- _Source document_
When I was twenty years old.

When I was twenty years old, I sort of lost my mind for a while.  I was in Madrid, a couple of months into a year long study abroad trip, living with two absent roommates in an apartment building from the eighteenth century right on the edge of the Plaza Mayor.  I had a musty basement bedroom full of as many memories from home that I could stuff into a hundred dollars worth of overweight baggage fees.  I went to class three days a week at a public university, a shy American girl lost in big classrooms full of confident, cocky Spaniards, and I spent the rest of my time wandering alone in a crazy city full of people speaking a language I still didn’t quite have a grasp on.

In order to understand what happens next in this story, you must first understand the person I was when the story began.  I was the perfect kid:  a good student, well spoken and responsible, no drinking or drugs (aside from cigarettes, which my parents tolerated because we are Greek).  I was the conservative girl selling hoochie clothes at the Guess store in Santa Monica, and I was dating a nice Israeli boy who drove a BMW and sold women’s shoes at Nordstrom’s.  I even came out to Greek-American society at the local Philoptochos chapter’s occasional debutante ball.  And then I moved to Spain.

My year in Spain started with eight weeks of intensive language study by day and intense drinking by night in Cádiz, although this was nothing all that new for me, not much different from how I spent every summer in Greece.  I found my first short-lived Spanish boyfriend, and found a couple of American girls to party with who were also headed for Madrid at the end of the summer.  When August came, my two new girlfriends and I shipped off to the capital and found that beautiful historic building to live in, but once removed from beachside bars we discovered we had less in common that we initially had believed.  They went their way and I went mine.

For the first time in my life I was alone.  I had no one checking up on me, no one suggesting what I should or shouldn’t do, I had no rules.  I found a new group of American friends to hang out with.  I learned how to roll my own joints and I started skipping class so I could practice this new skill instead.  I started going out to a different kind of club, more techno than flamenco, more spliffs than sangria.  I took ecstasy for the first time, and the second and the third.

Expert Spliff

I met another American girl, also in Madrid on study abroad, and we started doing everything together.  She lived in a duplex apartment at the gates to Retiro Park with sunlight that sparkled through the second floor windows all morning and all afternoon and a handsome but tiny roommate from Galicia.  Together we devised quite a routine for passing our days – watching Al salir de clase in the afternoons, smoking spliff after spliff, alternating back and forth between Spanish and American dinner guests.  I was there so often they finally asked me to move in, which I managed to do with no more than a week’s notice to my Plaza Mayor basement and one very full taxi ride across town.

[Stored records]
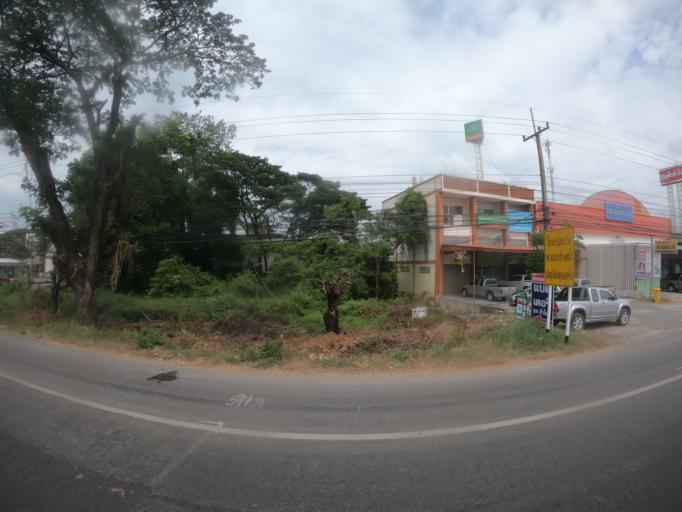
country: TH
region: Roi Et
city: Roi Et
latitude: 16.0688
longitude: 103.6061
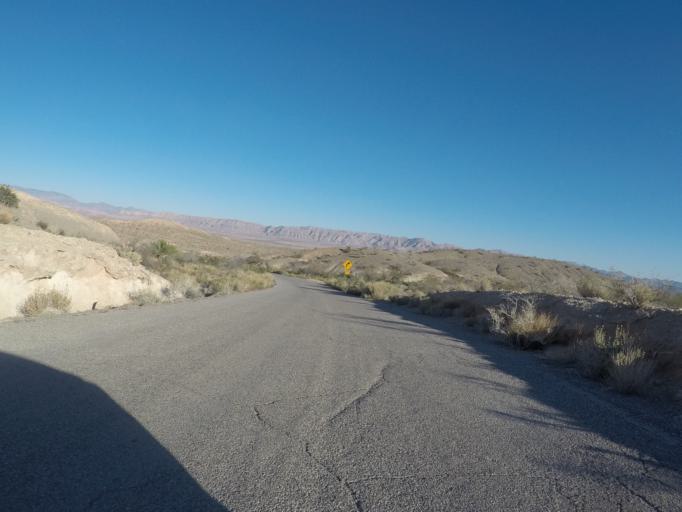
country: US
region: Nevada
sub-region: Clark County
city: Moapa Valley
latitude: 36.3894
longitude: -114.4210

- _Short problem_
Revise the study-abroad essay from "My year in Spain" up to and including "I went mine.", putting "six weeks" in place of "eight weeks". The location lines are not needed.

- _Correct response_
My year in Spain started with six weeks of intensive language study by day and intense drinking by night in Cádiz, although this was nothing all that new for me, not much different from how I spent every summer in Greece.  I found my first short-lived Spanish boyfriend, and found a couple of American girls to party with who were also headed for Madrid at the end of the summer.  When August came, my two new girlfriends and I shipped off to the capital and found that beautiful historic building to live in, but once removed from beachside bars we discovered we had less in common that we initially had believed.  They went their way and I went mine.